━━━ Records for the task ━━━

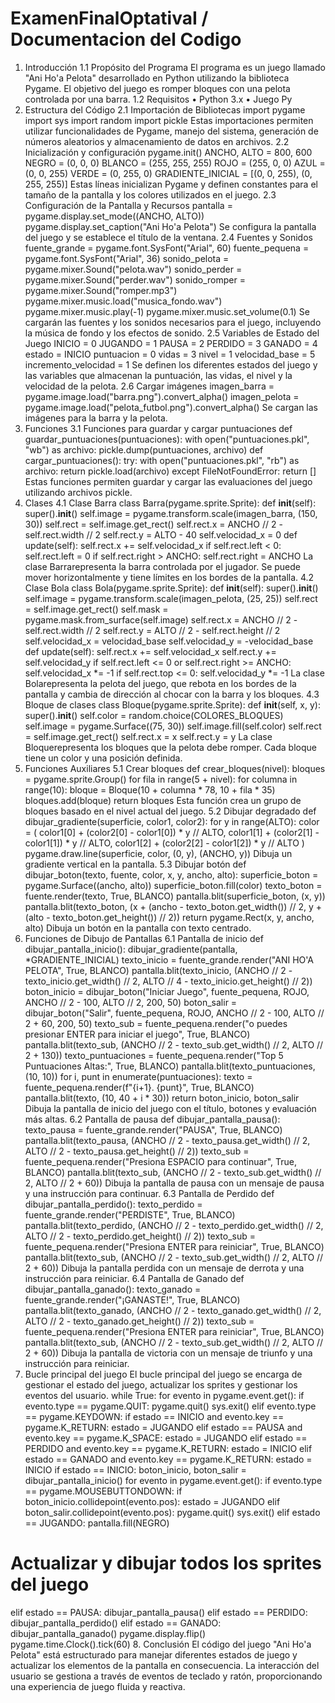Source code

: # ExamenFinalOptativaI / Documentacion del Codigo
1. Introducción
1.1 Propósito del Programa
El programa es un juego llamado "Ani Ho'a Pelota" desarrollado en Python utilizando la
biblioteca Pygame. El objetivo del juego es romper bloques con una pelota controlada
por una barra.
1.2 Requisitos
• Python 3.x
• Juego Py
2. Estructura del Código
2.1 Importación de Bibliotecas
import pygame
import sys
import random
import pickle
Estas importaciones permiten utilizar funcionalidades de Pygame, manejo del sistema,
generación de números aleatorios y almacenamiento de datos en archivos.
2.2 Inicialización y configuración
pygame.init()
ANCHO, ALTO = 800, 600
NEGRO = (0, 0, 0)
BLANCO = (255, 255, 255)
ROJO = (255, 0, 0)
AZUL = (0, 0, 255)
VERDE = (0, 255, 0)
GRADIENTE_INICIAL = [(0, 0, 255), (0, 255, 255)]
Estas líneas inicializan Pygame y definen constantes para el tamaño de la pantalla y los
colores utilizados en el juego.
2.3 Configuración de la Pantalla y Recursos
pantalla = pygame.display.set_mode((ANCHO, ALTO))
pygame.display.set_caption("Ani Ho'a Pelota")
Se configura la pantalla del juego y se establece el título de la ventana.
2.4 Fuentes y Sonidos
fuente_grande = pygame.font.SysFont("Arial", 60)
fuente_pequena = pygame.font.SysFont("Arial", 36)
sonido_pelota = pygame.mixer.Sound("pelota.wav")
sonido_perder = pygame.mixer.Sound("perder.wav")
sonido_romper = pygame.mixer.Sound("romper.mp3")
pygame.mixer.music.load("musica_fondo.wav")
pygame.mixer.music.play(-1)
pygame.mixer.music.set_volume(0.1)
Se cargarán las fuentes y los sonidos necesarios para el juego, incluyendo la música de
fondo y los efectos de sonido.
2.5 Variables de Estado del Juego
INICIO = 0
JUGANDO = 1
PAUSA = 2
PERDIDO = 3
GANADO = 4
estado = INICIO
puntuacion = 0
vidas = 3
nivel = 1
velocidad_base = 5
incremento_velocidad = 1
Se definen los diferentes estados del juego y las variables que almacenan la puntuación,
las vidas, el nivel y la velocidad de la pelota.
2.6 Cargar imágenes
imagen_barra = pygame.image.load("barra.png").convert_alpha()
imagen_pelota = pygame.image.load("pelota_futbol.png").convert_alpha()
Se cargan las imágenes para la barra y la pelota.
3. Funciones
3.1 Funciones para guardar y cargar puntuaciones
def guardar_puntuaciones(puntuaciones):
with open("puntuaciones.pkl", "wb") as archivo:
pickle.dump(puntuaciones, archivo)
def cargar_puntuaciones():
try:
with open("puntuaciones.pkl", "rb") as archivo:
return pickle.load(archivo)
except FileNotFoundError:
return []
Estas funciones permiten guardar y cargar las evaluaciones del juego utilizando
archivos pickle.
4. Clases
4.1 Clase Barra
class Barra(pygame.sprite.Sprite):
def __init__(self):
super().__init__()
self.image = pygame.transform.scale(imagen_barra, (150, 30))
self.rect = self.image.get_rect()
self.rect.x = ANCHO // 2 - self.rect.width // 2
self.rect.y = ALTO - 40
self.velocidad_x = 0
def update(self):
self.rect.x += self.velocidad_x
if self.rect.left < 0:
self.rect.left = 0
if self.rect.right > ANCHO:
self.rect.right = ANCHO
La clase Barrarepresenta la barra controlada por el jugador. Se puede mover
horizontalmente y tiene límites en los bordes de la pantalla.
4.2 Clase Bola
class Bola(pygame.sprite.Sprite):
def __init__(self):
super().__init__()
self.image = pygame.transform.scale(imagen_pelota, (25, 25))
self.rect = self.image.get_rect()
self.mask = pygame.mask.from_surface(self.image)
self.rect.x = ANCHO // 2 - self.rect.width // 2
self.rect.y = ALTO // 2 - self.rect.height // 2
self.velocidad_x = velocidad_base
self.velocidad_y = -velocidad_base
def update(self):
self.rect.x += self.velocidad_x
self.rect.y += self.velocidad_y
if self.rect.left <= 0 or self.rect.right >= ANCHO:
self.velocidad_x *= -1
if self.rect.top <= 0:
self.velocidad_y *= -1
La clase Bolarepresenta la pelota del juego, que rebota en los bordes de la pantalla y
cambia de dirección al chocar con la barra y los bloques.
4.3 Bloque de clases
class Bloque(pygame.sprite.Sprite):
def __init__(self, x, y):
super().__init__()
self.color = random.choice(COLORES_BLOQUES)
self.image = pygame.Surface((75, 30))
self.image.fill(self.color)
self.rect = self.image.get_rect()
self.rect.x = x
self.rect.y = y
La clase Bloquerepresenta los bloques que la pelota debe romper. Cada bloque tiene un
color y una posición definida.
5. Funciones Auxiliares
5.1 Crear bloques
def crear_bloques(nivel):
bloques = pygame.sprite.Group()
for fila in range(5 + nivel):
for columna in range(10):
bloque = Bloque(10 + columna * 78, 10 + fila * 35)
bloques.add(bloque)
return bloques
Esta función crea un grupo de bloques basado en el nivel actual del juego.
5.2 Dibujar degradado
def dibujar_gradiente(superficie, color1, color2):
for y in range(ALTO):
color = (
color1[0] + (color2[0] - color1[0]) * y // ALTO,
color1[1] + (color2[1] - color1[1]) * y // ALTO,
color1[2] + (color2[2] - color1[2]) * y // ALTO
)
pygame.draw.line(superficie, color, (0, y), (ANCHO, y))
Dibuja un gradiente vertical en la pantalla.
5.3 Dibujar botón
def dibujar_boton(texto, fuente, color, x, y, ancho, alto):
superficie_boton = pygame.Surface((ancho, alto))
superficie_boton.fill(color)
texto_boton = fuente.render(texto, True, BLANCO)
pantalla.blit(superficie_boton, (x, y))
pantalla.blit(texto_boton, (x + (ancho - texto_boton.get_width())
// 2, y + (alto - texto_boton.get_height()) // 2))
return pygame.Rect(x, y, ancho, alto)
Dibuja un botón en la pantalla con texto centrado.
6. Funciones de Dibujo de Pantallas
6.1 Pantalla de inicio
def dibujar_pantalla_inicio():
dibujar_gradiente(pantalla, *GRADIENTE_INICIAL)
texto_inicio = fuente_grande.render("ANI HO'A PELOTA", True,
BLANCO)
pantalla.blit(texto_inicio, (ANCHO // 2 - texto_inicio.get_width()
// 2, ALTO // 4 - texto_inicio.get_height() // 2))
boton_inicio = dibujar_boton("Iniciar Juego", fuente_pequena,
ROJO, ANCHO // 2 - 100, ALTO // 2, 200, 50)
boton_salir = dibujar_boton("Salir", fuente_pequena, ROJO, ANCHO
// 2 - 100, ALTO // 2 + 60, 200, 50)
texto_sub = fuente_pequena.render("o puedes presionar ENTER para
iniciar el juego", True, BLANCO)
pantalla.blit(texto_sub, (ANCHO // 2 - texto_sub.get_width() // 2,
ALTO // 2 + 130))
texto_puntuaciones = fuente_pequena.render("Top 5 Puntuaciones
Altas:", True, BLANCO)
pantalla.blit(texto_puntuaciones, (10, 10))
for i, punt in enumerate(puntuaciones):
texto = fuente_pequena.render(f"{i+1}. {punt}", True, BLANCO)
pantalla.blit(texto, (10, 40 + i * 30))
return boton_inicio, boton_salir
Dibuja la pantalla de inicio del juego con el título, botones y evaluación más altas.
6.2 Pantalla de pausa
def dibujar_pantalla_pausa():
texto_pausa = fuente_grande.render("PAUSA", True, BLANCO)
pantalla.blit(texto_pausa, (ANCHO // 2 - texto_pausa.get_width()
// 2, ALTO // 2 - texto_pausa.get_height() // 2))
texto_sub = fuente_pequena.render("Presiona ESPACIO para
continuar", True, BLANCO)
pantalla.blit(texto_sub, (ANCHO // 2 - texto_sub.get_width() // 2,
ALTO // 2 + 60))
Dibuja la pantalla de pausa con un mensaje de pausa y una instrucción para continuar.
6.3 Pantalla de Perdido
def dibujar_pantalla_perdido():
texto_perdido = fuente_grande.render("PERDISTE", True, BLANCO)
pantalla.blit(texto_perdido, (ANCHO // 2 -
texto_perdido.get_width() // 2, ALTO // 2 - texto_perdido.get_height()
// 2))
texto_sub = fuente_pequena.render("Presiona ENTER para reiniciar",
True, BLANCO)
pantalla.blit(texto_sub, (ANCHO // 2 - texto_sub.get_width() // 2,
ALTO // 2 + 60))
Dibuja la pantalla perdida con un mensaje de derrota y una instrucción para reiniciar.
6.4 Pantalla de Ganado
def dibujar_pantalla_ganado():
texto_ganado = fuente_grande.render("¡GANASTE!", True, BLANCO)
pantalla.blit(texto_ganado, (ANCHO // 2 - texto_ganado.get_width()
// 2, ALTO // 2 - texto_ganado.get_height() // 2))
texto_sub = fuente_pequena.render("Presiona ENTER para reiniciar",
True, BLANCO)
pantalla.blit(texto_sub, (ANCHO // 2 - texto_sub.get_width() // 2,
ALTO // 2 + 60))
Dibuja la pantalla de victoria con un mensaje de triunfo y una instrucción para reiniciar.
7. Bucle principal del juego
El bucle principal del juego se encarga de gestionar el estado del juego, actualizar los
sprites y gestionar los eventos del usuario.
while True:
for evento in pygame.event.get():
if evento.type == pygame.QUIT:
pygame.quit()
sys.exit()
elif evento.type == pygame.KEYDOWN:
if estado == INICIO and evento.key == pygame.K_RETURN:
estado = JUGANDO
elif estado == PAUSA and evento.key == pygame.K_SPACE:
estado = JUGANDO
elif estado == PERDIDO and evento.key == pygame.K_RETURN:
estado = INICIO
elif estado == GANADO and evento.key == pygame.K_RETURN:
estado = INICIO
if estado == INICIO:
boton_inicio, boton_salir = dibujar_pantalla_inicio()
for evento in pygame.event.get():
if evento.type == pygame.MOUSEBUTTONDOWN:
if boton_inicio.collidepoint(evento.pos):
estado = JUGANDO
elif boton_salir.collidepoint(evento.pos):
pygame.quit()
sys.exit()
elif estado == JUGANDO:
pantalla.fill(NEGRO)
# Actualizar y dibujar todos los sprites del juego
elif estado == PAUSA:
dibujar_pantalla_pausa()
elif estado == PERDIDO:
dibujar_pantalla_perdido()
elif estado == GANADO:
dibujar_pantalla_ganado()
pygame.display.flip()
pygame.time.Clock().tick(60)
8. Conclusión
El código del juego "Ani Ho'a Pelota" está estructurado para manejar diferentes estados
de juego y actualizar los elementos de la pantalla en consecuencia. La interacción del
usuario se gestiona a través de eventos de teclado y ratón, proporcionando una
experiencia de juego fluida y reactiva.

━━━

Each line from the first line of the data above through the one containing "velocidad_base = 5" must be set down exactly; the pictures must not be.

Source code

: # ExamenFinalOptativaI / Documentacion del Codigo
1. Introducción
1.1 Propósito del Programa
El programa es un juego llamado "Ani Ho'a Pelota" desarrollado en Python utilizando la
biblioteca Pygame. El objetivo del juego es romper bloques con una pelota controlada
por una barra.
1.2 Requisitos
• Python 3.x
• Juego Py
2. Estructura del Código
2.1 Importación de Bibliotecas
import pygame
import sys
import random
import pickle
Estas importaciones permiten utilizar funcionalidades de Pygame, manejo del sistema,
generación de números aleatorios y almacenamiento de datos en archivos.
2.2 Inicialización y configuración
pygame.init()
ANCHO, ALTO = 800, 600
NEGRO = (0, 0, 0)
BLANCO = (255, 255, 255)
ROJO = (255, 0, 0)
AZUL = (0, 0, 255)
VERDE = (0, 255, 0)
GRADIENTE_INICIAL = [(0, 0, 255), (0, 255, 255)]
Estas líneas inicializan Pygame y definen constantes para el tamaño de la pantalla y los
colores utilizados en el juego.
2.3 Configuración de la Pantalla y Recursos
pantalla = pygame.display.set_mode((ANCHO, ALTO))
pygame.display.set_caption("Ani Ho'a Pelota")
Se configura la pantalla del juego y se establece el título de la ventana.
2.4 Fuentes y Sonidos
fuente_grande = pygame.font.SysFont("Arial", 60)
fuente_pequena = pygame.font.SysFont("Arial", 36)
sonido_pelota = pygame.mixer.Sound("pelota.wav")
sonido_perder = pygame.mixer.Sound("perder.wav")
sonido_romper = pygame.mixer.Sound("romper.mp3")
pygame.mixer.music.load("musica_fondo.wav")
pygame.mixer.music.play(-1)
pygame.mixer.music.set_volume(0.1)
Se cargarán las fuentes y los sonidos necesarios para el juego, incluyendo la música de
fondo y los efectos de sonido.
2.5 Variables de Estado del Juego
INICIO = 0
JUGANDO = 1
PAUSA = 2
PERDIDO = 3
GANADO = 4
estado = INICIO
puntuacion = 0
vidas = 3
nivel = 1
velocidad_base = 5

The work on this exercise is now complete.